The indicator measures the environmental impact of the economic activities of the companies, as well as portfolios and indices, giving them a score ranging from -100% to +100%. The indicator has been developed by Sycomore AM in collaboration with I Care & Consult and Quantis, and the underlying data and R&D cooperation has been recently extended to Trucost, part of S&P Dow Jones Indices.
Through the partnership with BNP Paribas Securities Services, Sycomore AM, a specialist in responsible investing, plans to accelerate full-scale testing of the indicator on more than 1,000 companies.
Christine Kolb, founding partner at Sycomore AM, explained: “This indicator is a further step in our search for sustainable performance drivers. It enables our team to identify eco solutions and provides an impact reporting tool for our clients.”
This indicator is a further step in our search for sustainable performance drivers. It enables our team to identify eco solutions and provides an impact reporting tool for our clients
Florence Fontan, Head of Strategic Change at BNP Paribas Securities Services said: “Promoting and supporting sustainable investing is a key goal for BNP Paribas and we are delighted to be helping Sycomore AM test this industry leading methodology.
“Climate change is arguably the single biggest threat facing mankind and investors will play an important role in helping us transition to a greener more sustainable world. It is therefore vital that we help to provide investors with the tools they need to make informed decisions about their investments.”

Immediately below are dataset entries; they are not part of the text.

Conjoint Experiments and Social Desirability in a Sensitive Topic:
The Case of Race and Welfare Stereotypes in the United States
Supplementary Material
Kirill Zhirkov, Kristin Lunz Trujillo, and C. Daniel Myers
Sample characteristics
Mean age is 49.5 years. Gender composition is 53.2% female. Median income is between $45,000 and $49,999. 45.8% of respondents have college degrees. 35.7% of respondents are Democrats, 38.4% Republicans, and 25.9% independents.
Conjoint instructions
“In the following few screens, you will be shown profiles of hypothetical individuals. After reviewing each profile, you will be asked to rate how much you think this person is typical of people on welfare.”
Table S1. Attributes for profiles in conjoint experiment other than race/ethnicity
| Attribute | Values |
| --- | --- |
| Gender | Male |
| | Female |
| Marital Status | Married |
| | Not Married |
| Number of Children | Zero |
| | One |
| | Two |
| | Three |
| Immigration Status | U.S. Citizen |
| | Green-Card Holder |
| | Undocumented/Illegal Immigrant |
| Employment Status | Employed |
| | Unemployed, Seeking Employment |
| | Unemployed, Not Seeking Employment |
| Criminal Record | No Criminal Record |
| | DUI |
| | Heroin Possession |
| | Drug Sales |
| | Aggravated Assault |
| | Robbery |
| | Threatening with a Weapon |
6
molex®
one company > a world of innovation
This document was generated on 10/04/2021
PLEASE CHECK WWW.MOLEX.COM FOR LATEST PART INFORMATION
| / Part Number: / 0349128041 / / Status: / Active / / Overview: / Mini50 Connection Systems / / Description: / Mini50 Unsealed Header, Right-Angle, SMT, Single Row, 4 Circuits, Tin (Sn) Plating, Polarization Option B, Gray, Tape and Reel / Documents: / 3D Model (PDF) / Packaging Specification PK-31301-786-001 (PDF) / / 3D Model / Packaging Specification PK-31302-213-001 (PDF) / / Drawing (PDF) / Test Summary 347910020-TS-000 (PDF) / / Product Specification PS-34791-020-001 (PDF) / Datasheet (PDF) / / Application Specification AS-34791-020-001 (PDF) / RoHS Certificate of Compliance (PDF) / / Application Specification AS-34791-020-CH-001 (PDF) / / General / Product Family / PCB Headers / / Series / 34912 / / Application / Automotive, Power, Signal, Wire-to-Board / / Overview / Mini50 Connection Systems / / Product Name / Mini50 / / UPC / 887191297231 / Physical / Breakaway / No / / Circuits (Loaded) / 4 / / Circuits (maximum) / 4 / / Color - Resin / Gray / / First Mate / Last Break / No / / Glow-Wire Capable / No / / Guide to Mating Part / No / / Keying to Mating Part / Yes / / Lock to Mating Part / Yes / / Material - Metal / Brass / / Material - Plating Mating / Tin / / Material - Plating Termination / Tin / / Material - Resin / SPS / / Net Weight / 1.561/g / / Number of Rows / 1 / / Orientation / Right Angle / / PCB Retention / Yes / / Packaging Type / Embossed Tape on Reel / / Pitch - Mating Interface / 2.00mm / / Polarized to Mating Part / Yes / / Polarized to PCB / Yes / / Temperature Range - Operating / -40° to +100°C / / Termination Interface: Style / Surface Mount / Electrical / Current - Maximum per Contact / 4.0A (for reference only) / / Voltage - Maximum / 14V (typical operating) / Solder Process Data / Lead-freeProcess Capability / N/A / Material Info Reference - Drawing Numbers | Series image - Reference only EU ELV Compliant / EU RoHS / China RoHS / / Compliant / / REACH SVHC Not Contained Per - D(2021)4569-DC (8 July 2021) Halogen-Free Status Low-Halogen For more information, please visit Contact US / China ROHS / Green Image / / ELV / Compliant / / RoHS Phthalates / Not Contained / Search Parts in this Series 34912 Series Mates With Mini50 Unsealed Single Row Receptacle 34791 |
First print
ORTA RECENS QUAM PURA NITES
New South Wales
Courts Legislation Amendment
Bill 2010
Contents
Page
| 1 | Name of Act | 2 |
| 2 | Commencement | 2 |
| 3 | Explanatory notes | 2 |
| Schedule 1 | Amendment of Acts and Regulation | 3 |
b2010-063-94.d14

Sycomore AM’s Eco Solutions methodology was first developed in 2015. To provide a comprehensive overview of the environmental impacts of a company, the methodology encapsulates the entire lifecycle of its products and services and also the positive impacts of its business model. The Net Environmental Contribution shows how a business is aligned with the energy and ecological transition and with climate related objectives. Scores range from –100% for an activity that is very harmful to natural capital, to +100% for activities with a maximum positive impact and which offer clear environmental and climate benefits.
Momentum has been building behind sustainable investing for some time, particularly among institutional investors and has been accelerating since the COP21 Paris Agreement. In addition to societal pressures, regulation is also driving this momentum, with initiatives such as the insertion of Article 173 into the French Energy Transition for Green Growth Law and the Financial Stability Board’s Task Force on Climate-related Financial Disclosures, acting as key drivers.